───── Records supplied

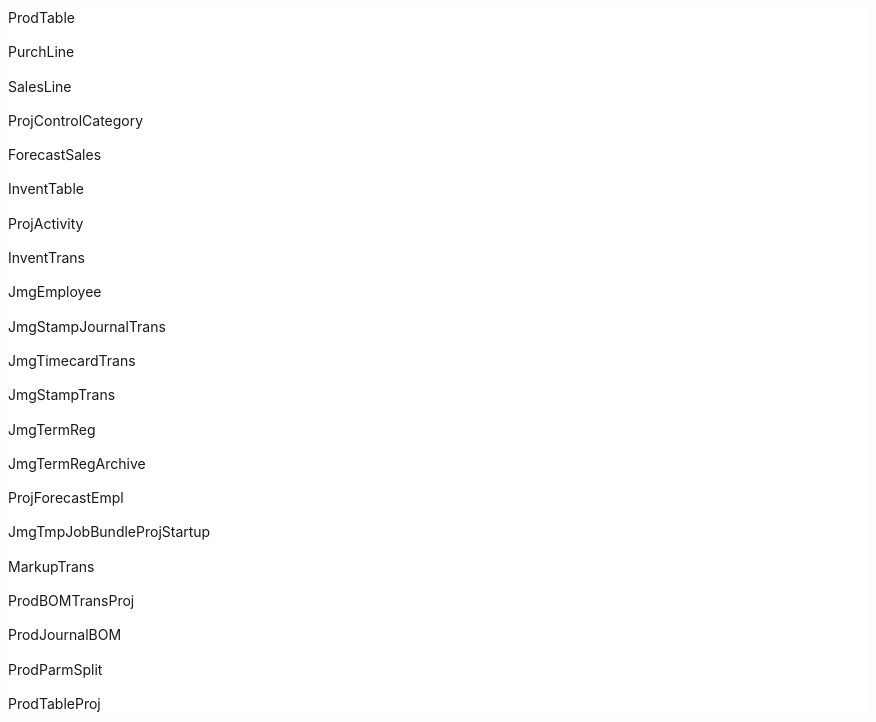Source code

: </tr>
<tr class="odd">
<td><p>ProdTable</p></td>
</tr>
<tr class="even">
<td><p>PurchLine</p></td>
</tr>
<tr class="odd">
<td><p>SalesLine</p></td>
</tr>
<tr class="even">
<td><p>ProjControlCategory</p></td>
</tr>
<tr class="odd">
<td><p>ForecastSales</p></td>
</tr>
<tr class="even">
<td><p>InventTable</p></td>
</tr>
<tr class="odd">
<td><p>ProjActivity</p></td>
</tr>
<tr class="even">
<td><p>InventTrans</p></td>
</tr>
<tr class="odd">
<td><p>JmgEmployee</p></td>
</tr>
<tr class="even">
<td><p>JmgStampJournalTrans</p></td>
</tr>
<tr class="odd">
<td><p>JmgTimecardTrans</p></td>
</tr>
<tr class="even">
<td><p>JmgStampTrans</p></td>
</tr>
<tr class="odd">
<td><p>JmgTermReg</p></td>
</tr>
<tr class="even">
<td><p>JmgTermRegArchive</p></td>
</tr>
<tr class="odd">
<td><p>ProjForecastEmpl</p></td>
</tr>
<tr class="even">
<td><p>JmgTmpJobBundleProjStartup</p></td>
</tr>
<tr class="odd">
<td><p>MarkupTrans</p></td>
</tr>
<tr class="even">
<td><p>ProdBOMTransProj</p></td>
</tr>
<tr class="odd">
<td><p>ProdJournalBOM</p></td>
</tr>
<tr class="even">
<td><p>ProdParmSplit</p></td>
</tr>
<tr class="odd">
<td><p>ProdTableProj</p></td>
</tr>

──────────

» Prompt
Express the lines above as a Markdown table with the columns "Number" and "Content", one row per line, omitting blank lines and the pictures.

» Exercise output
| Number | Content |
|---|---|
| 1 | Source code |
| 2 | : </tr> |
| 3 | <tr class="odd"> |
| 4 | <td><p>ProdTable</p></td> |
| 5 | </tr> |
| 6 | <tr class="even"> |
| 7 | <td><p>PurchLine</p></td> |
| 8 | </tr> |
| 9 | <tr class="odd"> |
| 10 | <td><p>SalesLine</p></td> |
| 11 | </tr> |
| 12 | <tr class="even"> |
| 13 | <td><p>ProjControlCategory</p></td> |
| 14 | </tr> |
| 15 | <tr class="odd"> |
| 16 | <td><p>ForecastSales</p></td> |
| 17 | </tr> |
| 18 | <tr class="even"> |
| 19 | <td><p>InventTable</p></td> |
| 20 | </tr> |
| 21 | <tr class="odd"> |
| 22 | <td><p>ProjActivity</p></td> |
| 23 | </tr> |
| 24 | <tr class="even"> |
| 25 | <td><p>InventTrans</p></td> |
| 26 | </tr> |
| 27 | <tr class="odd"> |
| 28 | <td><p>JmgEmployee</p></td> |
| 29 | </tr> |
| 30 | <tr class="even"> |
| 31 | <td><p>JmgStampJournalTrans</p></td> |
| 32 | </tr> |
| 33 | <tr class="odd"> |
| 34 | <td><p>JmgTimecardTrans</p></td> |
| 35 | </tr> |
| 36 | <tr class="even"> |
| 37 | <td><p>JmgStampTrans</p></td> |
| 38 | </tr> |
| 39 | <tr class="odd"> |
| 40 | <td><p>JmgTermReg</p></td> |
| 41 | </tr> |
| 42 | <tr class="even"> |
| 43 | <td><p>JmgTermRegArchive</p></td> |
| 44 | </tr> |
| 45 | <tr class="odd"> |
| 46 | <td><p>ProjForecastEmpl</p></td> |
| 47 | </tr> |
| 48 | <tr class="even"> |
| 49 | <td><p>JmgTmpJobBundleProjStartup</p></td> |
| 50 | </tr> |
| 51 | <tr class="odd"> |
| 52 | <td><p>MarkupTrans</p></td> |
| 53 | </tr> |
| 54 | <tr class="even"> |
| 55 | <td><p>ProdBOMTransProj</p></td> |
| 56 | </tr> |
| 57 | <tr class="odd"> |
| 58 | <td><p>ProdJournalBOM</p></td> |
| 59 | </tr> |
| 60 | <tr class="even"> |
| 61 | <td><p>ProdParmSplit</p></td> |
| 62 | </tr> |
| 63 | <tr class="odd"> |
| 64 | <td><p>ProdTableProj</p></td> |
| 65 | </tr> |